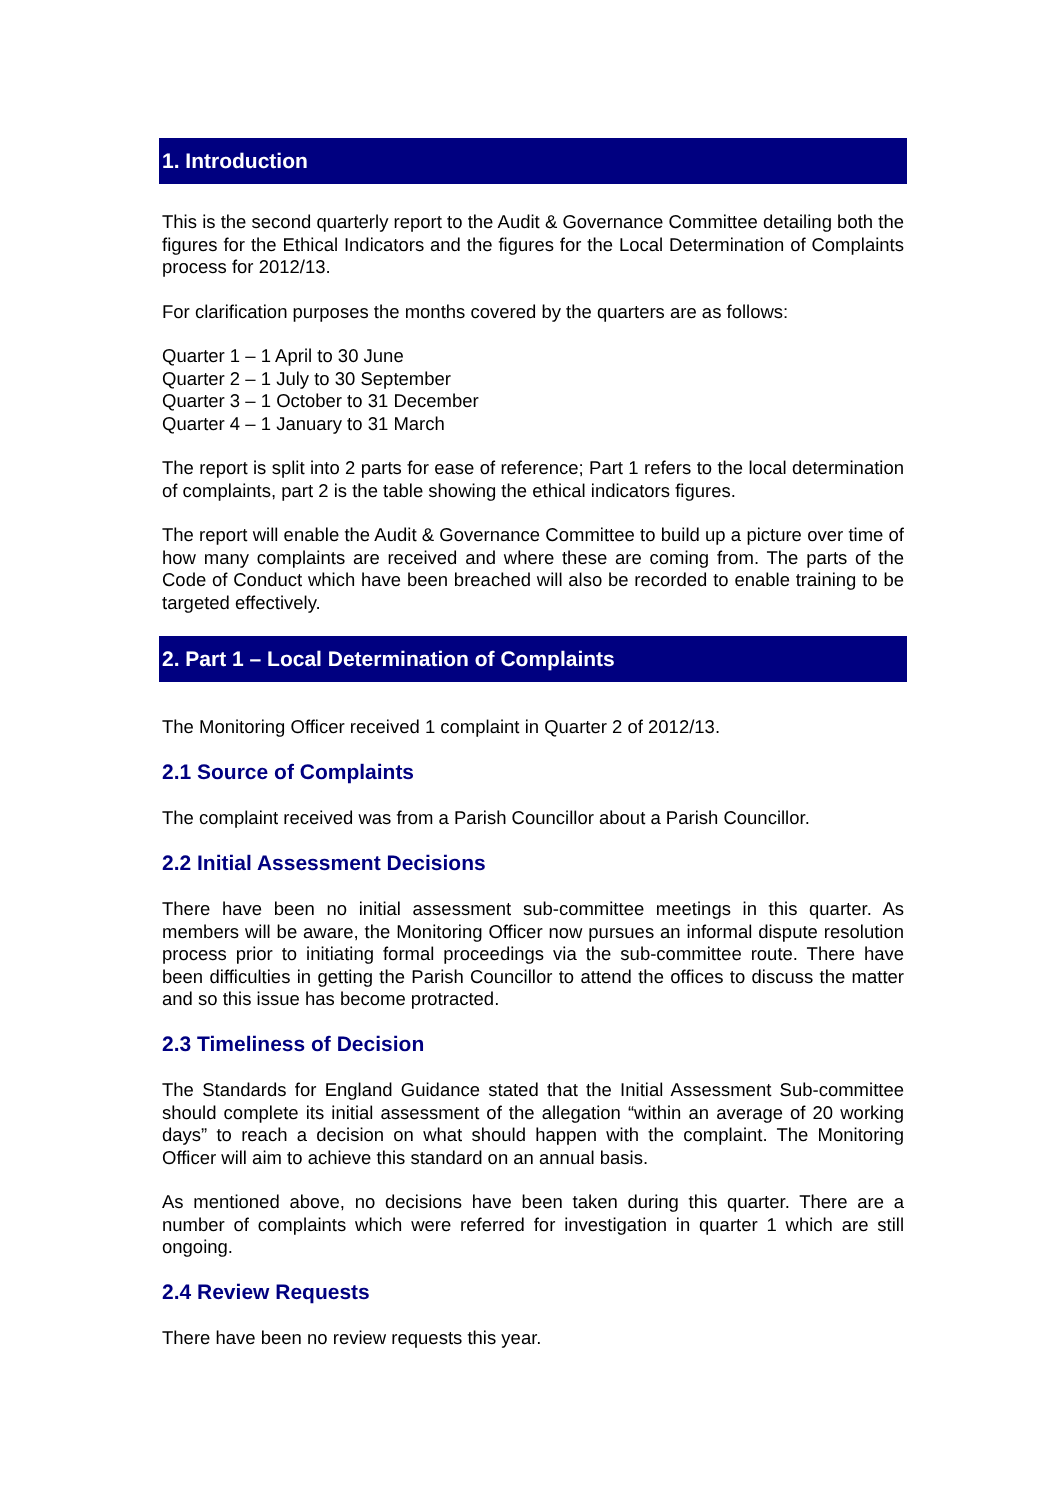1. Introduction
This is the second quarterly report to the Audit & Governance Committee detailing both the figures for the Ethical Indicators and the figures for the Local Determination of Complaints process for 2012/13.
For clarification purposes the months covered by the quarters are as follows:
Quarter 1 – 1 April to 30 June
Quarter 2 – 1 July to 30 September
Quarter 3 – 1 October to 31 December
Quarter 4 – 1 January to 31 March
The report is split into 2 parts for ease of reference; Part 1 refers to the local determination of complaints, part 2 is the table showing the ethical indicators figures.
The report will enable the Audit & Governance Committee to build up a picture over time of how many complaints are received and where these are coming from. The parts of the Code of Conduct which have been breached will also be recorded to enable training to be targeted effectively.
2. Part 1 – Local Determination of Complaints
The Monitoring Officer received 1 complaint in Quarter 2 of 2012/13.
2.1 Source of Complaints
The complaint received was from a Parish Councillor about a Parish Councillor.
2.2 Initial Assessment Decisions
There have been no initial assessment sub-committee meetings in this quarter. As members will be aware, the Monitoring Officer now pursues an informal dispute resolution process prior to initiating formal proceedings via the sub-committee route. There have been difficulties in getting the Parish Councillor to attend the offices to discuss the matter and so this issue has become protracted.
2.3 Timeliness of Decision
The Standards for England Guidance stated that the Initial Assessment Sub-committee should complete its initial assessment of the allegation “within an average of 20 working days” to reach a decision on what should happen with the complaint. The Monitoring Officer will aim to achieve this standard on an annual basis.
As mentioned above, no decisions have been taken during this quarter. There are a number of complaints which were referred for investigation in quarter 1 which are still ongoing.
2.4 Review Requests
There have been no review requests this year.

☆ ☆ ☆ ☆ ☆

Work task:
Without the pictures, restate all the entries above exactly.

Your solution:
1. Introduction
This is the second quarterly report to the Audit & Governance Committee detailing both the figures for the Ethical Indicators and the figures for the Local Determination of Complaints process for 2012/13.
For clarification purposes the months covered by the quarters are as follows:
Quarter 1 – 1 April to 30 June
Quarter 2 – 1 July to 30 September
Quarter 3 – 1 October to 31 December
Quarter 4 – 1 January to 31 March
The report is split into 2 parts for ease of reference; Part 1 refers to the local determination of complaints, part 2 is the table showing the ethical indicators figures.
The report will enable the Audit & Governance Committee to build up a picture over time of how many complaints are received and where these are coming from. The parts of the Code of Conduct which have been breached will also be recorded to enable training to be targeted effectively.
2. Part 1 – Local Determination of Complaints
The Monitoring Officer received 1 complaint in Quarter 2 of 2012/13.
2.1 Source of Complaints
The complaint received was from a Parish Councillor about a Parish Councillor.
2.2 Initial Assessment Decisions
There have been no initial assessment sub-committee meetings in this quarter. As members will be aware, the Monitoring Officer now pursues an informal dispute resolution process prior to initiating formal proceedings via the sub-committee route. There have been difficulties in getting the Parish Councillor to attend the offices to discuss the matter and so this issue has become protracted.
2.3 Timeliness of Decision
The Standards for England Guidance stated that the Initial Assessment Sub-committee should complete its initial assessment of the allegation “within an average of 20 working days” to reach a decision on what should happen with the complaint. The Monitoring Officer will aim to achieve this standard on an annual basis.
As mentioned above, no decisions have been taken during this quarter. There are a number of complaints which were referred for investigation in quarter 1 which are still ongoing.
2.4 Review Requests
There have been no review requests this year.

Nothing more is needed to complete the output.